Im Oktober 2020 hat daher die Deutsche Gesellschaft für Neurologie (DGN) neue Richtlinien zu den neurologischen Manifestationen von COVID-19 (Corona Virus Disease-2019) herausgegeben. Es wird dabei auf die direkten und indirekten Effekte der Erkrankung eingegangen und auf Aspekte des Schutzes der Pflegenden und Ärzt:innen.
Dabei sind folgende direkte neurologische Konsequenzen einer Infektion mit dem Corona Virus zu bedenken:
- Enzephalopathie: sie wird wahrscheinlich durch Hypoxie, Sepsis, Nierenfunktionsstörungen, überschießende Entzündungsreaktionen und Zytokinstürme ausgelöst. Es gibt zurzeit keine spezifisch therapeutischen Maßnahmen.
- Meningoenzephalopathie: sie ist bei eingeschränktem Bewusstsein, kognitiven Fehlleistungen oder epiletischen Anfällen in Betracht zu ziehen und durch MRI, EEG und Liquor Diagnostik zu bestätigen. Sie kommen selten vor und könnten direkt durch das Corona Virus verursacht werden oder eine post-Infektions Autoimmunreaktion sein. Hohe Dosen Kortikosteroide können bei anhaltenden Symptomen eingesetzt werden.
- Guillain-Barré Syndrom: dies ist eine weitere schwerwiegende Komplikation von COVID-19, die bis zur Tetraparese führen kann. Nach Diagnose durch Liquor Untersuchung (zytoalbuminäre Dissoziation) und Serologie (Gangliosid-Antikörper) können Immunoglobulin (i.v.) und Plasmapherese eingesetzt werden.
- Akute dissemninierte Enzephalomyelitis (ADEM): bei multifokalen Symptomen und anschließender MRI Diagnostik kann bei positiven Befund Methylprednisolon gegeben werden oder Immunglobuline i.v.
- Epilepsie: sie kann nach den gültigen Richtlinien behandelt werden, allerdings muss auf Wechselwirkungen von Antikonvulsiva mit Arzneimitteln, die gegen COVID-19 eingesetzt werden geachtet werden.

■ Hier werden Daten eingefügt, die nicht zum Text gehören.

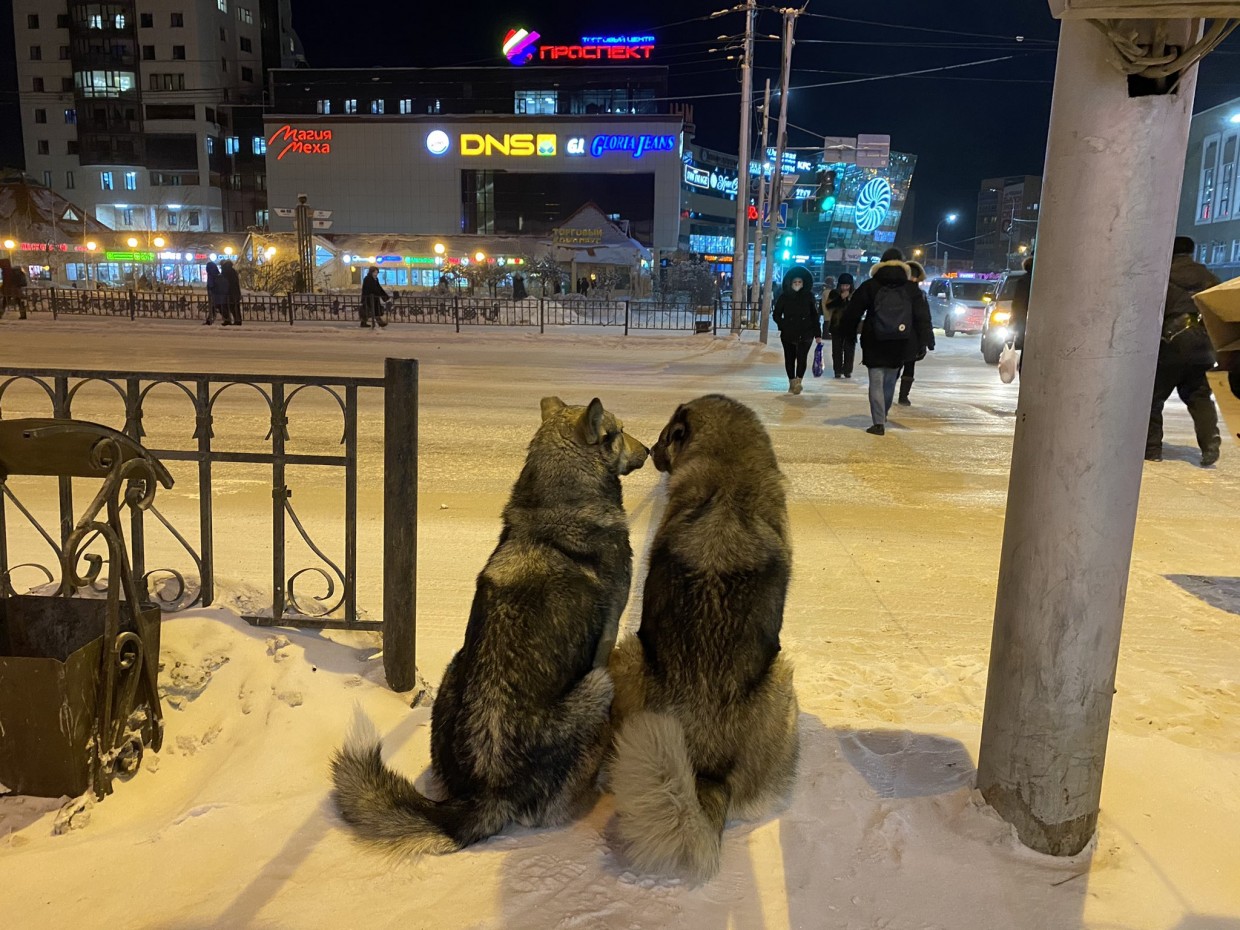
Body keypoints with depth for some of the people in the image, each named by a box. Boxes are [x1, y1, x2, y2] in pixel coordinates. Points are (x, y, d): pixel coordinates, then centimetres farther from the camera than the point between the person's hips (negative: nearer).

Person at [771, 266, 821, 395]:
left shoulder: (809, 296, 2)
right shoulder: (784, 296, 2)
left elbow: (814, 315, 5)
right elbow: (776, 314, 8)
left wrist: (817, 334, 1)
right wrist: (783, 325, -6)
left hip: (805, 333, -1)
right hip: (788, 334, 1)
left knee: (802, 357, -17)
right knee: (789, 359, 6)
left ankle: (798, 381, -15)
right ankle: (792, 383, 18)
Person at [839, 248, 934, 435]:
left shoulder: (869, 287, -1)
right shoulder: (912, 289, 3)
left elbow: (852, 314, 1)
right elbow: (923, 317, 0)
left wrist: (849, 335, 12)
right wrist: (925, 342, 1)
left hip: (875, 345, -2)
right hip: (900, 347, 2)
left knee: (876, 383, 0)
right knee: (890, 381, 18)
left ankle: (879, 423, -7)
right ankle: (883, 415, 31)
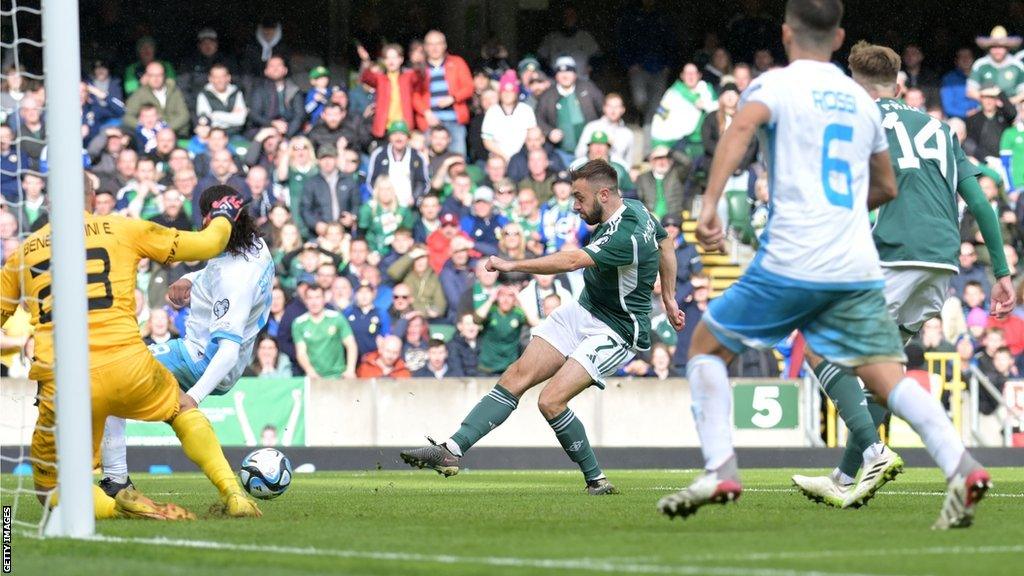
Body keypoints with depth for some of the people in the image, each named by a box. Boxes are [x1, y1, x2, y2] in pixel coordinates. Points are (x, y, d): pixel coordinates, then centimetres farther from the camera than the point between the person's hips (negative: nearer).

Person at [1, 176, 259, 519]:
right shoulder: (122, 230, 11)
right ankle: (233, 494, 18)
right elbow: (208, 245, 18)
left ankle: (114, 506, -13)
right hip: (126, 367, 0)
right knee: (183, 408, 32)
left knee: (50, 489, 15)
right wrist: (222, 218, 39)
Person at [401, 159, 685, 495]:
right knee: (517, 376, -3)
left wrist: (513, 265, -40)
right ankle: (452, 450, -8)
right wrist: (668, 299, 29)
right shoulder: (635, 208, 2)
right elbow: (665, 247, 19)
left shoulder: (625, 236, -29)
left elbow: (572, 261, -40)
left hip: (617, 332, -9)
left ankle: (596, 480, 0)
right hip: (582, 312, 9)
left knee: (551, 402, -19)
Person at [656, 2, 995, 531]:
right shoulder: (861, 99, 19)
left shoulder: (778, 83, 3)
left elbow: (741, 127, -20)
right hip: (858, 269, 4)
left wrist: (709, 204, -25)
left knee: (707, 345, 13)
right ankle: (961, 465, -22)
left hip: (792, 263, -4)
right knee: (887, 375, 1)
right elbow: (886, 187, 29)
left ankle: (719, 470, 0)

- Chemosensorische Beeinträchtigungen, Hypo-/Anosmie: der Verlust des Geruchsinns ist oft ein früher Indikator von COVID-19 und unabhängig von der Schwere des weiteren Verlaufs. In den meisten Fällen kommt es zu einer vollständigen Rekonvaleszenz.
- Myalgie, Fatique und Hyper-CK-ämie: Diese Erkrankungen treten bei COVID-19 Patienten auf, aber es gibt kein erhöhtes Risiko für Patienten mit neuromuskulären Erkrankungen.
- Das Risiko eines Schlaganfalls schein bei schwer erkrankten COVID-19 Patienten etwas höher als bei Patienten mit Grippe. Allerdings gibt es deutliche Hinweise, dass Patienten mit vorbestehenden zerebro-vaskulären Erkrankungen häufiger von einer schweren Verlaufsform bei einer Infektion mit dem Corona-Virus betroffen sind.
Interessanterweise haben die bisherigen Daten kein erhöhtes COVID-19 Risiko bei Patienten, die eine Immuntherapie erhalten, gezeigt. Generell sollte daher die Therapie fortgesetzt werden.
Es ist darauf zu achten, dass Patienten, die zu Fieberkrämpfen neigen, konsequent mit nicht-steroidalen Antirheumatika behandelt werden. Außerdem können im Falle eines lebensbedrohlichen respiratorischen Syndroms neuropathologische Veränderungen leicht übersehen werden und daher ist eine diesbezügliche prophylaktische Untersuchung in Betracht zu ziehen, z.B. CT oder MRI. Obwohl die positiv end-expiratorische Druckbeatmung zu intrakranialer Druckerhöhung führen kann, ist diese Therapie in schweren Verläufen von SARS-CoV-2 alternativlos
Leider hat sich generell auch gezeigt, dass weniger Fälle mit zerebraler Ischämie in Krankenhäuser aufgenommen wurden, wahrscheinlich, weil Patienten mit nicht-lebensbedrohlichen Symptomen das Krankenhaus unter Pandemiebedingungen meiden. Die Behandlung von eingelieferten Patienten mit einer Ischämie und COVID-19, sollten nach dem Standardprotokoll behandelt werden und die entsprechenden Hygienemaßnahmen umgesetzt werden.
Publikation:
Berlit P, Bösel J, Gahn G, Isenmann S, Meuth SG, Nolte CH, Pawlitzki M, Rosenow F, Schoser B, Thomalla G, Hummel T. Neurol Res Pract. 2020 Dec 2;2:51. doi:10.1186/s42466-020-00097-7. PMID: 33283160; PMCID: PMC7708894.